◆ Article
>>>>>

Emotional regulation allows your child to adapt their response to a situation or environment. If a friend’s birthday party gets canceled, they might feel disappointed but not distraught. Or if a classmate hits them by accident with a ball in gym class, they might get upset but not furious.
Kids don’t come into the world knowing how to modify their emotions. However, through activities and exercises, they can learn to transform their initial feelings by focusing their thinking and acting with intention.
Learning how to emotionally regulate builds your child’s self-esteem and social skills—and there are many ways you can help!
The Short Cut
- Learning to regulate emotions is an important aspect of building Character, one of the 5 C’s at the heart of the Begin Approach to helping kids thrive in school and life.
- Emotional regulation skills can be taught and deepened over time
- Kids who can regulate their emotions have healthier self-esteem and do better in school
- Parents can help with at-home self-regulation activities and techniques
- A learning membership that grows with your child can also help them develop social-emotional skills and other essential aspects of Character
What Is Emotional Regulation?
Emotional regulation is a child’s ability to manage or regulate their emotions based on a situation, environment, or interaction.
Imagine your child’s emotions are like a lamp. The job of emotional regulation is to keep the room well-lit. If the sun is shining, you might dim the lamp or even turn it off. When night falls, you turn the lamp on to its brightest setting.
Similarly, when a situation is making your child overexcited, emotional regulation helps them turn down the intensity of those emotions.
If a situation is making them feel low, it helps them bring their emotions back up again.
First Steps in Regulating Emotions
1. Recognizing Emotions
Identifying emotions is the first step in learning to regulate them. When your child first experiences an emotion, they may not understand what they’re feeling.
You can help by giving them feedback. “It seems like you’re feeling scared about the sound of the thunder.”
This will give your child the language they need to name their emotions when they feel them again in a different context. If they remember how they felt when they heard thunder, they can say, “Mommy, I’m feeling scared,” the next time they feel the same way.
Being able to recognize and name their feelings prepares them for being able to respond to them.
2. Matching Feelings with Body Sensations
You can also help your child learn how their body feels when they experience an emotion.

<<<<<

◆ Dataset
>>>>>

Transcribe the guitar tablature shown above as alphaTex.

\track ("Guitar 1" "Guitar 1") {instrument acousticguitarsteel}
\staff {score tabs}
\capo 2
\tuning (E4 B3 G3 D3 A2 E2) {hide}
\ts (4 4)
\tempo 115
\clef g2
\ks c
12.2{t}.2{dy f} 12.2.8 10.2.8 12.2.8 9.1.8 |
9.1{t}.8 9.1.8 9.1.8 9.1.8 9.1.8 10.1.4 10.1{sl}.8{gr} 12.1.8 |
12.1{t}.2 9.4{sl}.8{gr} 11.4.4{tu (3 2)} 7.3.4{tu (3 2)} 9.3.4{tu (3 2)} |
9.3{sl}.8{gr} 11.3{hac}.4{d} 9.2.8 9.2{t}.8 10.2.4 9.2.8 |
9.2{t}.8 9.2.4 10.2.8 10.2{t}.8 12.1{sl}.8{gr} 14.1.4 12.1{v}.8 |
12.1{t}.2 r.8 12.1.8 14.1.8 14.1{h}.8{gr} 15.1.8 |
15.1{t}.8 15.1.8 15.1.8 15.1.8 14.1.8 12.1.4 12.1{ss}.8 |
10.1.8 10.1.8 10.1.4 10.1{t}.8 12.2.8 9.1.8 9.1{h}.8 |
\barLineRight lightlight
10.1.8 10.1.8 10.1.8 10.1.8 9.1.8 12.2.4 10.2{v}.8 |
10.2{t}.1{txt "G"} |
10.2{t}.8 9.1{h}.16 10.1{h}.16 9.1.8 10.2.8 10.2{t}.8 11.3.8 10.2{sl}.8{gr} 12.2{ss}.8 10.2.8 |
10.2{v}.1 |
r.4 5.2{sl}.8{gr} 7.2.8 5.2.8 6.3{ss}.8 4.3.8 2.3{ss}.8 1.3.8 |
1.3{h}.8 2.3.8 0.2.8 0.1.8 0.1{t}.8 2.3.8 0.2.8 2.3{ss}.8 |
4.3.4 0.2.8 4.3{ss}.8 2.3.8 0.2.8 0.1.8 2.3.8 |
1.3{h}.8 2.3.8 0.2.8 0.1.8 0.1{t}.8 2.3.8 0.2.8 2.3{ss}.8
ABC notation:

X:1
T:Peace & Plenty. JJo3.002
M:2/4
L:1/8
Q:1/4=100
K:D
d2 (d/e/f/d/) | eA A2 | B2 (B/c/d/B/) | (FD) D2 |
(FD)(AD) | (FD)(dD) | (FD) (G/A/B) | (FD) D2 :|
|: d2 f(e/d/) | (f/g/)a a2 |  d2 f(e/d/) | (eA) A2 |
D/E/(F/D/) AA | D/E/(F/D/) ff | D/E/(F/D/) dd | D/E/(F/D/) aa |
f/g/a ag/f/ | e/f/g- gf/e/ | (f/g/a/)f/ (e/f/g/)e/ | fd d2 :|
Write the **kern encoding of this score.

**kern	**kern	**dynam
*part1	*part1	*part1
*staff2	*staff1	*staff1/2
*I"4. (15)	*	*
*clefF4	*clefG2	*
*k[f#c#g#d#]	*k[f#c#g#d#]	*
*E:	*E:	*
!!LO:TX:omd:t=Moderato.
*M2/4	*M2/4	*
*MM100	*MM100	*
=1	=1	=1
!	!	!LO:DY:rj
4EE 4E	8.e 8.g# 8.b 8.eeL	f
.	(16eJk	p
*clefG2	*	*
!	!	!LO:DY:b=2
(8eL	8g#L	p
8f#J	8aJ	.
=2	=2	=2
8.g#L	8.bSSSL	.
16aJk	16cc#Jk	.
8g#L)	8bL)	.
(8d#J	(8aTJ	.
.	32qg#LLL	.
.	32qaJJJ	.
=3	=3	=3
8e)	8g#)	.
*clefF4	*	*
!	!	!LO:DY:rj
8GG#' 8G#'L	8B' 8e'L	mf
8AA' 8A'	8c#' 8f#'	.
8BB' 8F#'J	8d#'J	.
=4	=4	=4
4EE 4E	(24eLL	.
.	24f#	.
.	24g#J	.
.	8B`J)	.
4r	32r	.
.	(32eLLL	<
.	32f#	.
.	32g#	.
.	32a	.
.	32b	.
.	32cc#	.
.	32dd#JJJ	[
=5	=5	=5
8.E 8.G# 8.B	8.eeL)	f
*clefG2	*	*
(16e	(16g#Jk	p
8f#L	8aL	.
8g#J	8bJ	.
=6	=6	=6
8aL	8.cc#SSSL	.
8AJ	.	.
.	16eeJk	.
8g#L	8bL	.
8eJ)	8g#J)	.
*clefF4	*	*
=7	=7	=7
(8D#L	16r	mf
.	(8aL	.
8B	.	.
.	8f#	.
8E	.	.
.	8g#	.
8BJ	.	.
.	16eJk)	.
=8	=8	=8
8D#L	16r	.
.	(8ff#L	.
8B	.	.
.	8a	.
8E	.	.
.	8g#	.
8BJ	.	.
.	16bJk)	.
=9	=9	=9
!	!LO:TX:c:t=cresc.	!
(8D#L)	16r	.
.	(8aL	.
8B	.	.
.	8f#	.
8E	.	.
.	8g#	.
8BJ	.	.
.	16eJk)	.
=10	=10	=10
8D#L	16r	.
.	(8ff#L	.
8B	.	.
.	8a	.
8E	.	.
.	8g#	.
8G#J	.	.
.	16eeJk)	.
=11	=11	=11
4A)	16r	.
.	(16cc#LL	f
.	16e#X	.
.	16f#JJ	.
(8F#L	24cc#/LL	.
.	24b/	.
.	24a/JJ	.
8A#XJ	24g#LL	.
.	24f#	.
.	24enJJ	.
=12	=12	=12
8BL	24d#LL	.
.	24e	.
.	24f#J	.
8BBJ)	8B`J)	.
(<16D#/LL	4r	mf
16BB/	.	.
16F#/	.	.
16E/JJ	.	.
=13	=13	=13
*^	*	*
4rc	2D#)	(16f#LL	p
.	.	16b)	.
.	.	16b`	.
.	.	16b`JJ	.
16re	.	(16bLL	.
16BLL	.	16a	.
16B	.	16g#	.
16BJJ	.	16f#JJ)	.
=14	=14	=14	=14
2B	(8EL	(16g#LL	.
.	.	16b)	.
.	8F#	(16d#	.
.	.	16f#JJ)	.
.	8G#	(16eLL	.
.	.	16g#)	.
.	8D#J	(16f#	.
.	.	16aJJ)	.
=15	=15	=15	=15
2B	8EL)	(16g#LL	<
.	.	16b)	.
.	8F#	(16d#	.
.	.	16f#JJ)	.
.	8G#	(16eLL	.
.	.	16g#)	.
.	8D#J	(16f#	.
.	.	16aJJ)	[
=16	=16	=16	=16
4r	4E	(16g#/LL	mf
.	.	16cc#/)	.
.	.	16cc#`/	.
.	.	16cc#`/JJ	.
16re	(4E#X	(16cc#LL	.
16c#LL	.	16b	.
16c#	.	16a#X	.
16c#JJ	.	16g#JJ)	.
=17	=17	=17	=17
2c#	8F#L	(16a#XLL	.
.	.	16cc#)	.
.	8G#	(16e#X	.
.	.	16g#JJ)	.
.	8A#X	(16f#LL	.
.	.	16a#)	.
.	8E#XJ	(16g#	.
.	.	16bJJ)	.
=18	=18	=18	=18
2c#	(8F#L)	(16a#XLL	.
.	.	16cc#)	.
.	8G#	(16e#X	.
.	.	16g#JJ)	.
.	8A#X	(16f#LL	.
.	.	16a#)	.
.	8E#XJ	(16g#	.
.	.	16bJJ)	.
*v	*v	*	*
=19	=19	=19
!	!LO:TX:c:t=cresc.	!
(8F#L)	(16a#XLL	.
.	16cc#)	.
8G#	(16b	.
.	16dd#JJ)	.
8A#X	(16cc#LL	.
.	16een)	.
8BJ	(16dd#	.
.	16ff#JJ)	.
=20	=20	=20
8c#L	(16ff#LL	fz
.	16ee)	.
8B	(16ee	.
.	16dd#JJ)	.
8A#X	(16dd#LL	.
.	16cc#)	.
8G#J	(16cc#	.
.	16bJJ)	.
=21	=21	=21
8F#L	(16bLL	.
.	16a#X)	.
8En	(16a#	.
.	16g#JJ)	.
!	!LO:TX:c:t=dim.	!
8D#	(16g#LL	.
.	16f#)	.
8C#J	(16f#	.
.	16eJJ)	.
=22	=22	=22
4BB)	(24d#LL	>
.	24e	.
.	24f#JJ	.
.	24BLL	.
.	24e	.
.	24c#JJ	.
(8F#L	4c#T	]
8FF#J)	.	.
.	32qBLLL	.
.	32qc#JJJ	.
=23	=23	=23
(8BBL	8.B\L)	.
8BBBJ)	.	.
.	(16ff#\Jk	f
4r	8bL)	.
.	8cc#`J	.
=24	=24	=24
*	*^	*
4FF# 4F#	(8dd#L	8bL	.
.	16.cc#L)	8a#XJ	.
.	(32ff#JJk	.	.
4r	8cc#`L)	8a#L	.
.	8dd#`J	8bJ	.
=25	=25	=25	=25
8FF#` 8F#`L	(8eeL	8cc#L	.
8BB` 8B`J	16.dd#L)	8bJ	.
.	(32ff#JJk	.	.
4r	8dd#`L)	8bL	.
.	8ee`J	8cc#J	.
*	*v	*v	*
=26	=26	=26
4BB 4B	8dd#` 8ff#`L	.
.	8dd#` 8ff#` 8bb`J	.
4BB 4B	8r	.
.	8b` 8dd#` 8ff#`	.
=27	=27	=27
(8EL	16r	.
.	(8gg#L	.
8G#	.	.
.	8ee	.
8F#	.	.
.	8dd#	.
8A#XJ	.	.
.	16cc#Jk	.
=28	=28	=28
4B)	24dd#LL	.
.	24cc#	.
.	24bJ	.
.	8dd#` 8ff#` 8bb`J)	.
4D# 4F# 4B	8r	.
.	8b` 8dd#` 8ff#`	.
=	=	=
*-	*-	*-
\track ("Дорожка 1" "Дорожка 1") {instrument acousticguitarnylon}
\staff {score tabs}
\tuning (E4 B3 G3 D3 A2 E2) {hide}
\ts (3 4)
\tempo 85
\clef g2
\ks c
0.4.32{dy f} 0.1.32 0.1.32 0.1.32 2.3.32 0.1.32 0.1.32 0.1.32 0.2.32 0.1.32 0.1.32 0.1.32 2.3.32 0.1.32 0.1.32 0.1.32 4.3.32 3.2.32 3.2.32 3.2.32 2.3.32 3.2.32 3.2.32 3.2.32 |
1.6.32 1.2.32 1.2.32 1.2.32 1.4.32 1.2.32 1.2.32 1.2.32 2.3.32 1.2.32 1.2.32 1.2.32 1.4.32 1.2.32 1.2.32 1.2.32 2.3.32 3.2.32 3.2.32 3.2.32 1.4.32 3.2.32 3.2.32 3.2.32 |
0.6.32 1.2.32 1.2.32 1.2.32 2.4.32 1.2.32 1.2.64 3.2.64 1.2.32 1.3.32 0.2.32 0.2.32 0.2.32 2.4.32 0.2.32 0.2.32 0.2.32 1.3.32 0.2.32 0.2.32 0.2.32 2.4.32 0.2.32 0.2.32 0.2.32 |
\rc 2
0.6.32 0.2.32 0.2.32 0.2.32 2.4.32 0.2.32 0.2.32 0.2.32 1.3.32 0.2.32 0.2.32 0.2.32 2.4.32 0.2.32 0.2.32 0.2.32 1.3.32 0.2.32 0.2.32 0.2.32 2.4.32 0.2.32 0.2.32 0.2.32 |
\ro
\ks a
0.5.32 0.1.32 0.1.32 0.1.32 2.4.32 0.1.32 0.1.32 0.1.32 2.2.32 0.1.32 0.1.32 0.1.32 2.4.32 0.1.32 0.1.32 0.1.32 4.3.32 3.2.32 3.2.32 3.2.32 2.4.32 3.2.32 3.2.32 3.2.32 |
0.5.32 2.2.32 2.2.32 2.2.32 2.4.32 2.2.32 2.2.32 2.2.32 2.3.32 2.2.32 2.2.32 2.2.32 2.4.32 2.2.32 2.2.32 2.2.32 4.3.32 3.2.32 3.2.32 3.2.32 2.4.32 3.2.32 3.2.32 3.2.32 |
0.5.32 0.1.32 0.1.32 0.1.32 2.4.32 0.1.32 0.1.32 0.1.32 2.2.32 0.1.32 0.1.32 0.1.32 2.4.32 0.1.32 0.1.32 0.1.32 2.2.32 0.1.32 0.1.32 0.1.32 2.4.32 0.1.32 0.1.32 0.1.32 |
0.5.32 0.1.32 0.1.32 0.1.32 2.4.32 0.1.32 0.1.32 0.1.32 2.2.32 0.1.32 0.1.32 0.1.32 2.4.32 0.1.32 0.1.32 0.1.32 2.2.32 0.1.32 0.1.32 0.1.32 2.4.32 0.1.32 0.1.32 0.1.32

<<<<<

◆ Directions
(A) In the emotional regulation article, restate the part that opens with the words containing "This will give" and closes with "experience an emotion.", swapping "thunder" for "fireworks".
(B) According to the emotional regulation article, what is the first step in learning to regulate emotions?
(C) Using the emotional regulation article, explain why a parent might tell a child, "It seems like you're feeling scared about the sound of the thunder."

◆ Answers for the tasks
(A)
This will give your child the language they need to name their emotions when they feel them again in a different context. If they remember how they felt when they heard fireworks, they can say, “Mommy, I’m feeling scared,” the next time they feel the same way.
Being able to recognize and name their feelings prepares them for being able to respond to them.
2. Matching Feelings with Body Sensations
You can also help your child learn how their body feels when they experience an emotion.

(B) Identifying, or recognizing, emotions.

(C) Such feedback gives the child the language to name the emotion when they feel it again in a different context. Being able to recognize and name their feelings prepares them to respond to those feelings.